No dia 06 de junho aconteceu, em Itapecuru Mirim, um Seminário sobre os Direitos Humanos, promovido pela Paróquia Nossa Senhora das Dores. Este encontro teve a presença de várias pessoas ligadas a movimentos, pastorais e organismos da sociedade em geral e, como palestrante o Promotor Público Dr. Benedito Coroba, que abordou a temática dos direitos humanos a partir da Campanha da Fraternidade-2009 que reflete sobre a Segurança Pública. Dr. Coroba começou a reflexão lembrando-se da situação dos nossos idosos. Eles que tanto sofrem maus tratos na família, nos filas de repartições públicas e, sobretudo na questão do acesso à saúde pública. Chamou a atenção da platéia para a questão dos poderosos que detém o poder e que não cumprem a Constituição Federal no tocante aos direitos adquiridos e lá ratificados. Também afirmou que estamos num "sistema econômico de exclusão" que precisa ser rompido e transformado.
No segundo momento, depois de lanche, foi aberta a discussão sobre a temática em trabalho de grupo. Nos grupos foram refletidas duas perguntas que ajudaram a ampliação do horizonte reflexivo. São elas: Em que o seu relacionamento com Deus tem lhe ajudado a viver a fraternidade? Qual sua contribuição enquanto cidadão/cidadã, para que haja segurança pública? Os grupos refletiram e responderam da seguinte forma: para a primeira: procurando entender a necessidade do outro; confiando em Deus, no irmão e com os irmãos lutar para defender os seus direitos; um convite a cumprir a máxima de seus mandamentos de Deus: amar a Deus sobre todas as coisas, não amar outros deuses, não chamar seu nome em vão e quem ama o próximo não cobiçar sua mulher(homem), não roubar, não matar, assim nós estreitamos este relacionamento que é fundamental e indispensável para uma realização fraterno-social. Acolher o outro com respeito e igualdade; quando há prática da partilha, no respeito ao próximo com gestos concretos; tendo presente os princípios da paz, mantendo-se informados sobre eles; e, quando há consciência sobre a igualdade das pessoas (Deus não faz acepção). Manter a dignidade e respeito para com as pessoas excluídas; saber escutar as pessoas e fortalecer o amor. Ter um relacionamento com Deus leva ao relacionamento maior com o irmão (escuta).

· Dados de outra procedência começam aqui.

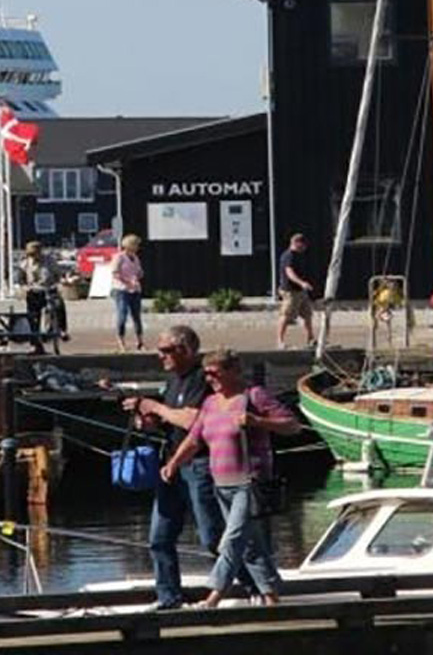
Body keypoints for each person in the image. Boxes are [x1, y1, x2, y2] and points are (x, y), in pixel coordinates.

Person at [123, 325, 251, 609]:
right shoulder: (173, 382)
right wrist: (148, 418)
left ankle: (252, 584)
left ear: (186, 350)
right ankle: (168, 598)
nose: (160, 356)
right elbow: (172, 418)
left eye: (166, 350)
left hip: (199, 465)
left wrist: (155, 407)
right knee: (159, 537)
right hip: (172, 464)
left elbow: (192, 421)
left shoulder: (199, 380)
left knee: (212, 536)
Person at [160, 347, 300, 607]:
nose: (209, 379)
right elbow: (194, 439)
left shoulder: (253, 396)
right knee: (250, 546)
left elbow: (292, 425)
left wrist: (258, 421)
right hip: (221, 484)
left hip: (250, 482)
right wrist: (174, 464)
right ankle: (271, 597)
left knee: (232, 539)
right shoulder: (210, 403)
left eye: (214, 373)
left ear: (233, 372)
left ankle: (214, 596)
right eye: (206, 374)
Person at [18, 240, 69, 344]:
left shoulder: (49, 261)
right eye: (31, 254)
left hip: (49, 289)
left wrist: (62, 281)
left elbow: (58, 275)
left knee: (59, 305)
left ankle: (62, 330)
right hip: (34, 291)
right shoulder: (24, 264)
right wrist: (24, 288)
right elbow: (20, 280)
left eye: (35, 254)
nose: (33, 257)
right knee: (32, 314)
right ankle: (34, 336)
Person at [275, 232, 316, 349]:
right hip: (290, 291)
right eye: (303, 245)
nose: (304, 248)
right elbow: (289, 273)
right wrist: (302, 283)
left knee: (307, 314)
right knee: (286, 315)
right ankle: (280, 341)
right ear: (296, 243)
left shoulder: (299, 255)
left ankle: (311, 339)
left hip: (301, 291)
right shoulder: (288, 256)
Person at [109, 234, 145, 352]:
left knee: (136, 316)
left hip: (135, 289)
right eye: (136, 245)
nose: (138, 247)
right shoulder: (119, 257)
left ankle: (140, 341)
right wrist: (127, 281)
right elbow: (115, 273)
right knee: (122, 315)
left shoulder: (135, 257)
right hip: (121, 290)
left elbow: (139, 271)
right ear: (130, 245)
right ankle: (121, 342)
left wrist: (139, 275)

Já para a segunda pergunta disseram: respeitando o outro com a atitude de saber os seus direitos e dos outros; uma busca de entendimento com os vizinhos sobre atitudes relacionadas a coleta do lixo; excluir a discriminação; praticar os conhecimentos adquiridos sobre os direitos humanos e fazer conscientização; buscando ajudar pessoas com necessidades e respeitando os seus direitos; contendo-se em atitudes moderadas, visitas à delegacia e tomando consciência de que a segurança pública é nossa. Aproveita-se a experiência de vida para aconselhar os mais jovens; assume-se com coragem a lutar pelos direitos, através de conscientização das mentes sobre a realidade. Ora, quando educamos nossas crianças, respeitamos o meio ambiente como meio indispensável para vida. Por fim, quando discutimos soluções para problemáticas sociais, político-econômicas e, quando reconhecemo-nos como iguais - sem distinção de classes sociais ou etnia racial. A partir destas respostas fica um rol de ações que podem nos ajudar na prática da busca pela concretização dos direitos humanos, hoje tão questionados pela sociedade civil que se ver atormentada com o "medo institucionalizado" pelos organismos de comando da mesma sociedade. O encontro valeu para que pudéssemos abrir mais o leque de reflexão no que concerne a temática proposta. Fica o apela para ampliarmos mais este debate a todas as pessoas que querem um mundo melhor.